Luckily, elf Beauty’s impressive interest coverage means she has the upper hand on her debt. And this is only the beginning of good news since its conversion of EBIT into free cash flow is also very pleasing. It seems the elven beauty has no trouble standing tall, and she has no reason to fear her lenders. In our view, he has a healthy and happy record. There is no doubt that we learn the most about debt from the balance sheet. However, not all investment risks reside on the balance sheet, far from it. These risks can be difficult to spot. Every business has them, and we’ve spotted 2 warning signs for elven beauty you should know.

Of course, if you’re the type of investor who prefers to buy stocks without the burden of debt, then feel free to check out our exclusive list of cash-efficient growth stocks today.
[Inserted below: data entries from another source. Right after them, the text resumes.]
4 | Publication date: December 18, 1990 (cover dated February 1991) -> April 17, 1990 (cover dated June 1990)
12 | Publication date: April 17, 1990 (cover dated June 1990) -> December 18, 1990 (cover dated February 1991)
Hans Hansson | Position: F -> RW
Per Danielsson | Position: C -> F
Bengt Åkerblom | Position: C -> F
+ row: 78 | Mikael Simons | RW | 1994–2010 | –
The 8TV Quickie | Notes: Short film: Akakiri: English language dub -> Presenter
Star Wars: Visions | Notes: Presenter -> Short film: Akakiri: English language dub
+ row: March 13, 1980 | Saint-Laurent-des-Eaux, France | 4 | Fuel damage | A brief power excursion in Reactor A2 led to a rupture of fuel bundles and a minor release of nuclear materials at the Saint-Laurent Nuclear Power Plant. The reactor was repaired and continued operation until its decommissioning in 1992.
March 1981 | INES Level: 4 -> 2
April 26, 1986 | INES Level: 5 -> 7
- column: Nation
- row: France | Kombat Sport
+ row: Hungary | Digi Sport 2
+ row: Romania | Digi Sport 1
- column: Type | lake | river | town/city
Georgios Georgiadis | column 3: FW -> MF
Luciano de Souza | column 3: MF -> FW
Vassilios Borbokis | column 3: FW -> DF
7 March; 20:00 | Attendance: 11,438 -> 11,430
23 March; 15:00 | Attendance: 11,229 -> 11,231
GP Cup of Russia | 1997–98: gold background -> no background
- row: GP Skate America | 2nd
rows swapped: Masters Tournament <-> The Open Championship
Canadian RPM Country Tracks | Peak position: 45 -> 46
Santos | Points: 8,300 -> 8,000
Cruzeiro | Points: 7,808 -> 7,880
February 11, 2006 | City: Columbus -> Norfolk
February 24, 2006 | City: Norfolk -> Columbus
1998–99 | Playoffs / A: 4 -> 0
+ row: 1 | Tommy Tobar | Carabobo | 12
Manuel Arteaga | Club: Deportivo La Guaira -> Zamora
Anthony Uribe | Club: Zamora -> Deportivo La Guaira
This Simply Wall St article is general in nature. We provide commentary based on historical data and analyst forecasts only using unbiased methodology and our articles are not intended to be financial advice. It is not a recommendation to buy or sell stocks and does not take into account your objectives or financial situation. Our goal is to bring you targeted long-term analysis based on fundamental data. Note that our analysis may not take into account the latest announcements from price-sensitive companies or qualitative materials. Simply Wall St has no position in the stocks mentioned.